By physically grouping Web servers together, it is possible to optimize their operations. When you group a bunch of web servers together, you can maximize the flow of network resources to that group which needs it most, ensuring that it will be used efficiently. No point sending precious resources to servers that don't need it. Similarly, a group of database servers can share the valuable hard disk space that they all need. For example we can use an Internap FCP network to optimize all the web servers. This arrangement also makes it easier to add more servers to the tier when necessary as all the major infrastructure is already in place.
Also, different groups of servers can share different goals. Web servers for example have the goal of scalability, whereas Database servers have the goal of high availability. By grouping servers having similar goals together, management of the servers becomes easier.
[edit] Specific Tiered Solutions to implement web load balancing
In this section, we examine the various ways to implement tiered hosting and give solutions for single tiered, two tiered, three tiered, and four tiered architectures.
[edit] Single Tiered solution
Most business start out with just one server when hosting applications over the Internet. One big server which runs the web server, the database server, the mail server and the file server.
This approach is very easy to implement and is very efficient for small business that don't require many guarantees like high availability. Also, a little downtime is acceptable.
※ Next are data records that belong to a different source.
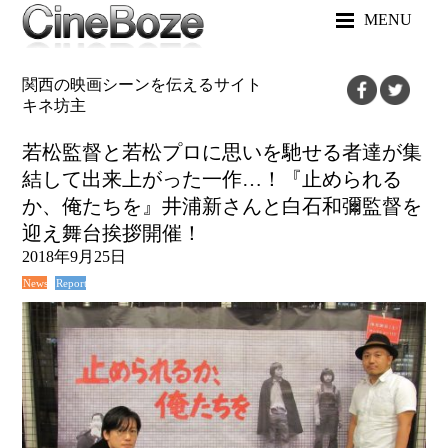
MENU
関西の映画シーンを伝えるサイト
キネ坊主
若松監督と若松プロに思いを馳せる者達が集
結して出来上がった一作…！『止められる
か、俺たちを』井浦新さんと白石和彌監督を
迎え舞台挨拶開催！
2018年9月25日
News
Report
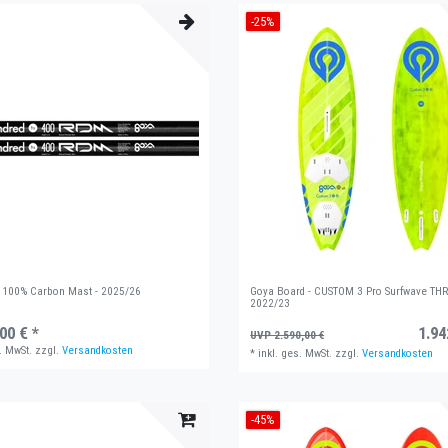
-25%
100% Carbon Mast - 2025/26
Goya Board - CUSTOM 3 Pro Surfwave TH
2022/23
00 € *
1.94
UVP 2.590,00 €
. MwSt.
zzgl.
Versandkosten
*
inkl. ges. MwSt.
zzgl.
Versandkosten
-45%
[edit] Two Tiered Solution
This typically involves separating the database server from the other servers. This happens because the database server is typically used by more than just one application. In addition, most if not all applications use the database server. The separation of the database server yields two benefits:
1. It allows scalability. The database server can be easily extended and more resources added if necessary if it is a separate server
2. If the non-database server crashes, other applications can continue using the database server thereby not getting interrupted.
3. Since the database usually hosts very sensitive data, it can be made more secure by not keeping it within one step of the public Internet.
In a standard web setup, we now have a web server (which also hosts the email server, file server and the application server) and the database sitting below that. A typical two-tiered solution.
[edit] Three Tiered Solution
In a three tiered solution the web server is generally separated from the application server, thereby improving performance. Because of this distinction, one can change any aspect of the either tier without it affecting the other. This provides additional flexibility and scalability to the entire system.
[edit] n-Tiered solution
The basic principles can be extended to group together any set of servers that perform a distinct task and therefore have similar resource utilization profiles. For example, you can have a separate set of email servers or a separate set file servers depending on your needs. You can even have a layer dedicated for security such as a firewall or a dedicated DDoS system
[edit] Summary of Web Load Balancing and Scalability
To summarize, the basic purpose of implementing scalability in web based system is to ensure that you can gracefully increase performance by adding new components. Through web load balancing, this is possible by utilizing a various set of tiers that have been explained in this article. We hope you found it useful.